_Problem details:_ Reproduce every entry exactly.
****************************************
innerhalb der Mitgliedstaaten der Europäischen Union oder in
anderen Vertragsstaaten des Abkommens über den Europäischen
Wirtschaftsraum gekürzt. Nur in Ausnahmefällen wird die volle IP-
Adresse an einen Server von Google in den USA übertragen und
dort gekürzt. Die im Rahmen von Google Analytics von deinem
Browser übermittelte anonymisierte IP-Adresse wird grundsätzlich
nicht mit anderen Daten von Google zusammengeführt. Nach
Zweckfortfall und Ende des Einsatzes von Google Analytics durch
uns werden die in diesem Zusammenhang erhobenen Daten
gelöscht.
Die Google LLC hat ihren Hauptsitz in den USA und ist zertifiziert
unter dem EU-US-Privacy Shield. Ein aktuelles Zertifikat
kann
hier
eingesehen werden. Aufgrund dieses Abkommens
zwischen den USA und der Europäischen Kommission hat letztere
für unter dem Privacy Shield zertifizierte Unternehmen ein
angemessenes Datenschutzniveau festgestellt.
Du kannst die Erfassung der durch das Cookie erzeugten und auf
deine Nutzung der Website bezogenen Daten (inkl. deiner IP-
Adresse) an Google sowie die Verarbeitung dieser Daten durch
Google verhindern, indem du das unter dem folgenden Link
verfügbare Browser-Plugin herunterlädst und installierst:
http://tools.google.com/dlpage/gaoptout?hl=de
****************************************
_Task solution:_
innerhalb der Mitgliedstaaten der Europäischen Union oder in
anderen Vertragsstaaten des Abkommens über den Europäischen
Wirtschaftsraum gekürzt. Nur in Ausnahmefällen wird die volle IP-
Adresse an einen Server von Google in den USA übertragen und
dort gekürzt. Die im Rahmen von Google Analytics von deinem
Browser übermittelte anonymisierte IP-Adresse wird grundsätzlich
nicht mit anderen Daten von Google zusammengeführt. Nach
Zweckfortfall und Ende des Einsatzes von Google Analytics durch
uns werden die in diesem Zusammenhang erhobenen Daten
gelöscht.
Die Google LLC hat ihren Hauptsitz in den USA und ist zertifiziert
unter dem EU-US-Privacy Shield. Ein aktuelles Zertifikat
kann
hier
eingesehen werden. Aufgrund dieses Abkommens
zwischen den USA und der Europäischen Kommission hat letztere
für unter dem Privacy Shield zertifizierte Unternehmen ein
angemessenes Datenschutzniveau festgestellt.
Du kannst die Erfassung der durch das Cookie erzeugten und auf
deine Nutzung der Website bezogenen Daten (inkl. deiner IP-
Adresse) an Google sowie die Verarbeitung dieser Daten durch
Google verhindern, indem du das unter dem folgenden Link
verfügbare Browser-Plugin herunterlädst und installierst:
http://tools.google.com/dlpage/gaoptout?hl=de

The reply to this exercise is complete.